Concepts

Overview

This page offers an overview of Amp, covering its core concepts, system architecture, and infrastructure design. It acts as a reference for developers and data teams seeking to understand how Amp processes, organizes, and delivers blockchain data for indexing, analytics, and enterprise use.

Amp Foundation

Amp a high-performance solution built for data-heavy teams that need full control of their blockchain data.

Traditional indexing follows Extract, Transform, and Load (ETL) principles, while Amp’s architecture supports extraction and transformation directly in SQL, creating a consistent and simple workflow.
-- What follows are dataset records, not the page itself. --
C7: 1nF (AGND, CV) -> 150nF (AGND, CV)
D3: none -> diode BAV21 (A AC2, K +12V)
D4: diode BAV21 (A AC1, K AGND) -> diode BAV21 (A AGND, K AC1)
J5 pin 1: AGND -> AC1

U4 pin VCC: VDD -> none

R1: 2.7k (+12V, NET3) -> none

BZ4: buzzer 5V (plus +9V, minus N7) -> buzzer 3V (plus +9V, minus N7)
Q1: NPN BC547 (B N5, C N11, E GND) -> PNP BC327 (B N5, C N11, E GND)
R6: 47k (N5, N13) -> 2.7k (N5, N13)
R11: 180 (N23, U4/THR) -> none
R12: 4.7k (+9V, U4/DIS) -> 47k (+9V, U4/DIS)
Its ELT (Extract, Load, Transform) architecture enables faster data access and flexible analytics, while verifying data correctness at the time of extraction. As a complete data warehouse, Amp manages the entire blockchain data lifecycle to meet modern enterprise requirements.

Technical Lifecycle

Stage	Description
Extract	Pulls data directly from Ethereum JSON-RPC nodes
Transform	Processes data using SQL queries and blockchain-specific functions
Store	Saves optimized columnar data in optimized Apache Parquet format
Serve	Provides query-ready data production-ready interfaces, including SQL, REST, GraphQL, Snowflake, and BI

Note: The familiar SQL syntax, removes the need for custom parsers or blockchain-specific code. Object storage can be either local or using cloud services such as AWS or GCS.

How Amp Works

1. High Performance

Parallel data extraction with configurable worker pools
Columnar storage optimized for large-scale analytics
Streamed query execution for massive datasets
Apache Arrow integration for efficient data transfer

2. Powerful Query Engine

Full SQL support using Apache DataFusion
Custom blockchain-specific SQL functions (e.g., decode logs, call contracts)
Handles complex analytical queries efficiently
Supports both real-time and historical data access

3. Blockchain Integration

EVM RPC: Direct connection to Ethereum-compatible nodes
Batch requests: Optimized batching for extraction efficiency
Multiple endpoints: Support for fallback RPC endpoints
Custom chains: Compatible with any EVM-based blockchain

4. Developer Experience

Client libraries for Python and TypeScript
Interactive notebooks (Marimo, Jupyter)
REST and gRPC APIs for flexible integration
Built-in monitoring and observability via Grafana

5. Advanced Platform Capabilities

Lineage & auditability: Tracks every step of data extraction and transformation for verification and compliance.
Purpose-built: Designed for co-located or enterprise environments, including regulated industries.
Extensible multichain access: Unified APIs and a shared data lake for querying across multiple blockchains.
Local-first development: Ability to index and query events in seconds on any laptop.
Auto-modeling: Automatically generates schemas and datasets from smart contracts
Dataset publishing & composability: Datasets that are discoverable, shareable, and capable of being remixed.
Production-grade APIs: Support for SQL (streaming and batch), REST, and GraphQL (batch).